PROVIDED DATA
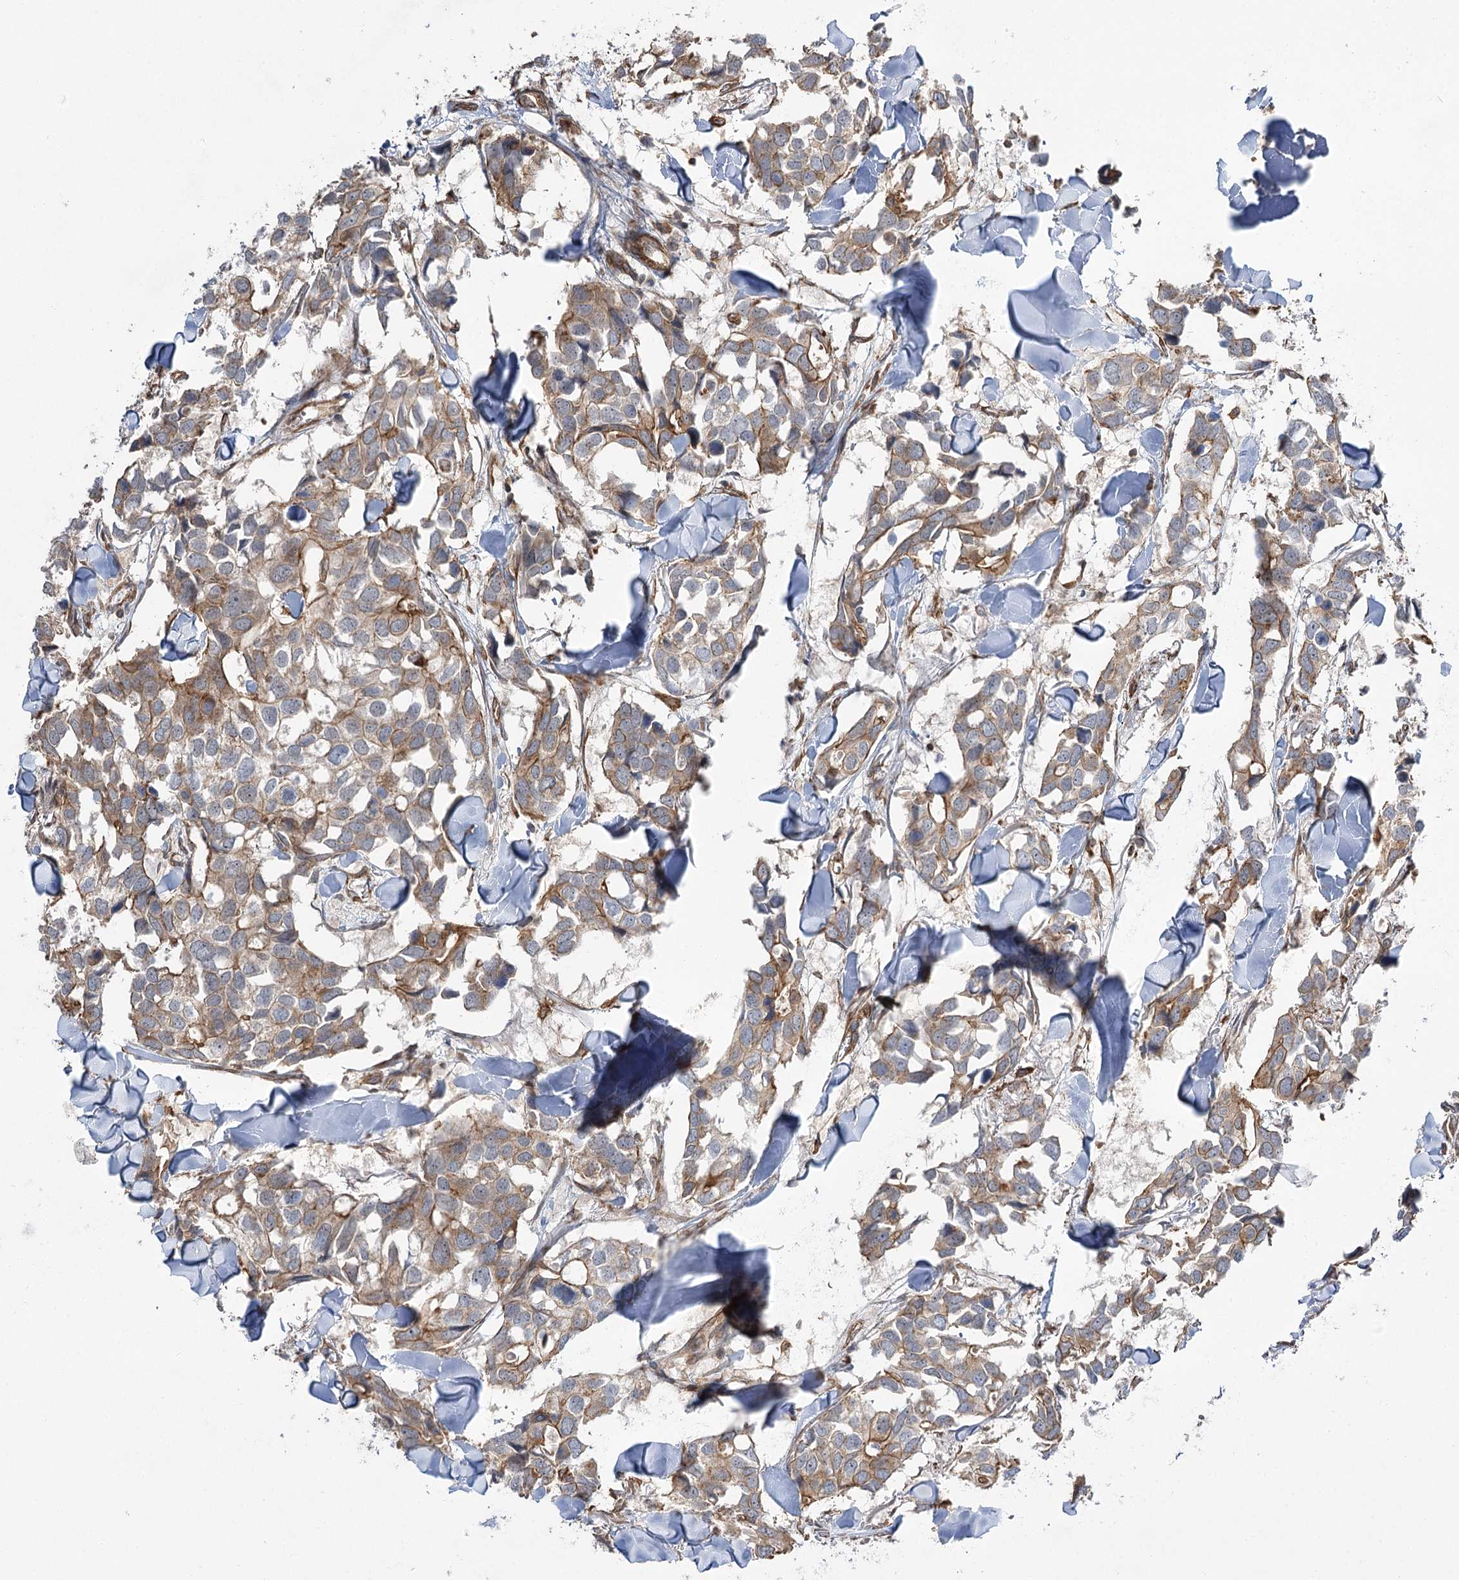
{"staining": {"intensity": "moderate", "quantity": "25%-75%", "location": "cytoplasmic/membranous"}, "tissue": "breast cancer", "cell_type": "Tumor cells", "image_type": "cancer", "snomed": [{"axis": "morphology", "description": "Duct carcinoma"}, {"axis": "topography", "description": "Breast"}], "caption": "Brown immunohistochemical staining in human breast intraductal carcinoma exhibits moderate cytoplasmic/membranous expression in about 25%-75% of tumor cells.", "gene": "SH3BP5L", "patient": {"sex": "female", "age": 83}}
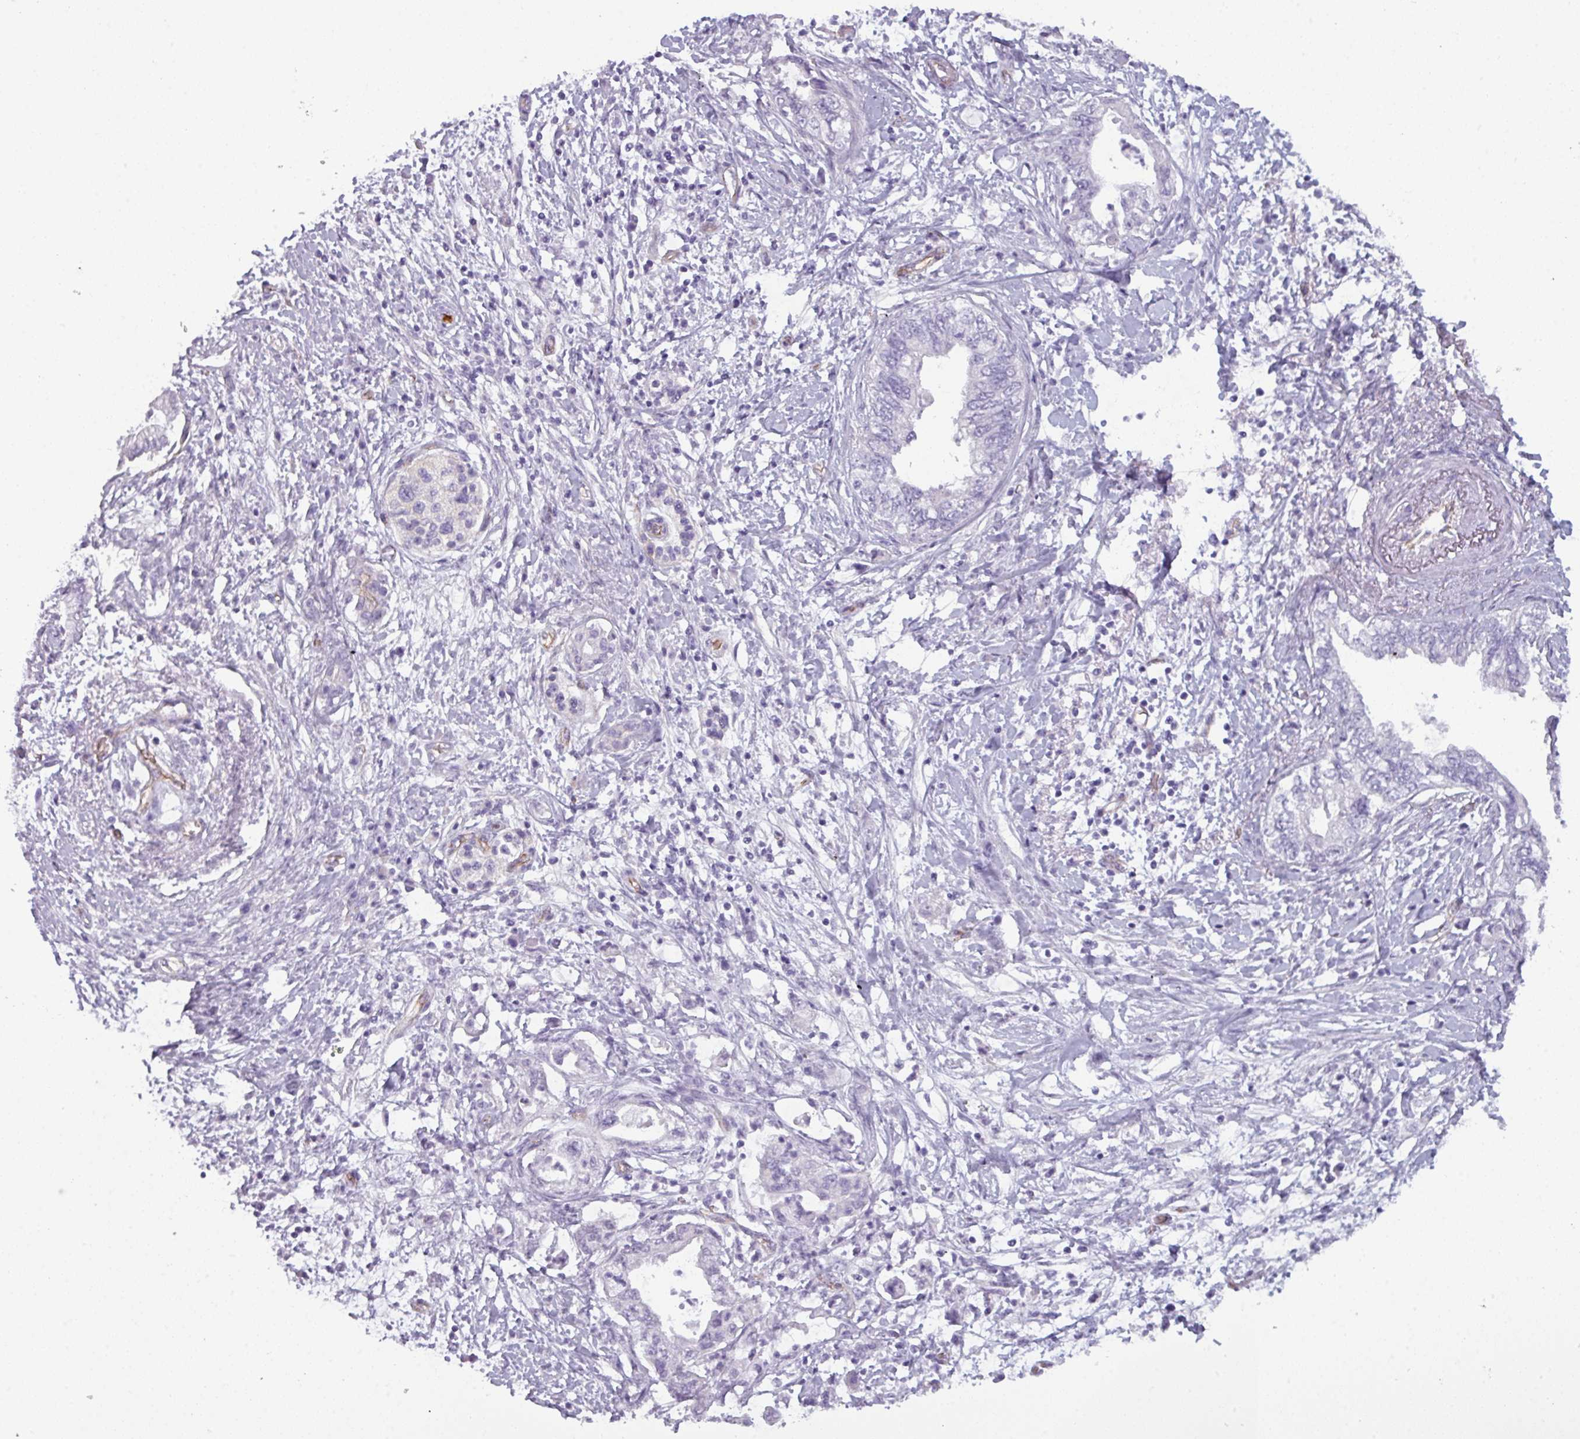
{"staining": {"intensity": "negative", "quantity": "none", "location": "none"}, "tissue": "pancreatic cancer", "cell_type": "Tumor cells", "image_type": "cancer", "snomed": [{"axis": "morphology", "description": "Adenocarcinoma, NOS"}, {"axis": "topography", "description": "Pancreas"}], "caption": "Immunohistochemistry (IHC) micrograph of human pancreatic cancer stained for a protein (brown), which demonstrates no staining in tumor cells.", "gene": "AREL1", "patient": {"sex": "female", "age": 73}}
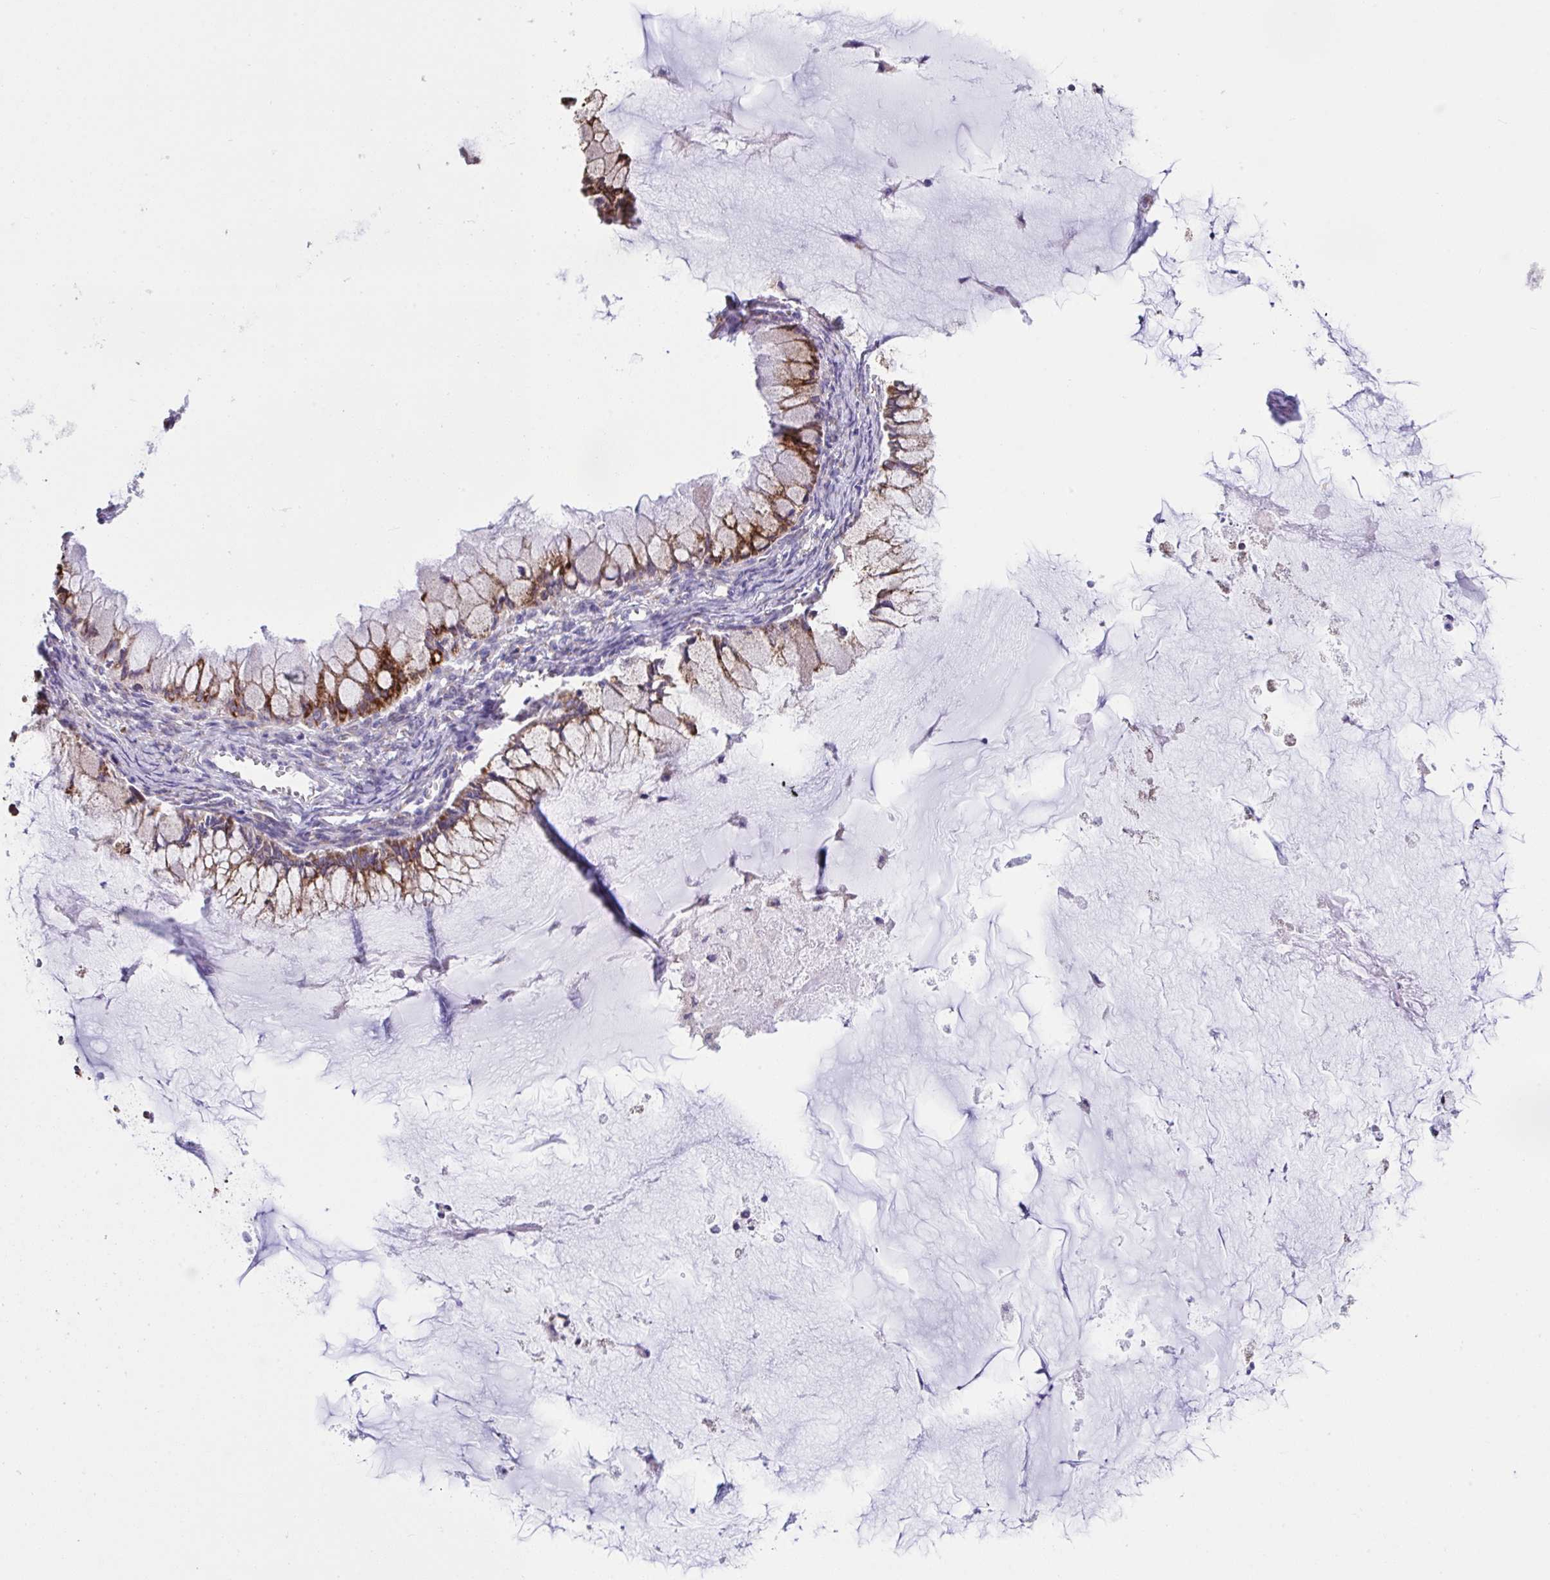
{"staining": {"intensity": "strong", "quantity": ">75%", "location": "cytoplasmic/membranous"}, "tissue": "ovarian cancer", "cell_type": "Tumor cells", "image_type": "cancer", "snomed": [{"axis": "morphology", "description": "Cystadenocarcinoma, mucinous, NOS"}, {"axis": "topography", "description": "Ovary"}], "caption": "A brown stain shows strong cytoplasmic/membranous positivity of a protein in ovarian cancer tumor cells.", "gene": "ASPH", "patient": {"sex": "female", "age": 34}}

THE TASK
Whenever a line in the material contains the word "membranous", copy that line.

ANSWER SPACE
{"staining": {"intensity": "moderate", "quantity": "25%-75%", "location": "cytoplasmic/membranous"}, "tissue": "breast cancer", "cell_type": "Tumor cells", "image_type": "cancer", "snomed": [{"axis": "morphology", "description": "Duct carcinoma"}, {"axis": "topography", "description": "Breast"}], "caption": "Brown immunohistochemical staining in human breast intraductal carcinoma exhibits moderate cytoplasmic/membranous expression in about 25%-75% of tumor cells.", "gene": "SH3BP5L", "patient": {"sex": "female", "age": 83}}
{"staining": {"intensity": "strong", "quantity": ">75%", "location": "cytoplasmic/membranous"}, "tissue": "ovarian cancer", "cell_type": "Tumor cells", "image_type": "cancer", "snomed": [{"axis": "morphology", "description": "Cystadenocarcinoma, mucinous, NOS"}, {"axis": "topography", "description": "Ovary"}], "caption": "A brown stain shows strong cytoplasmic/membranous positivity of a protein in ovarian cancer tumor cells.", "gene": "ASPH", "patient": {"sex": "female", "age": 34}}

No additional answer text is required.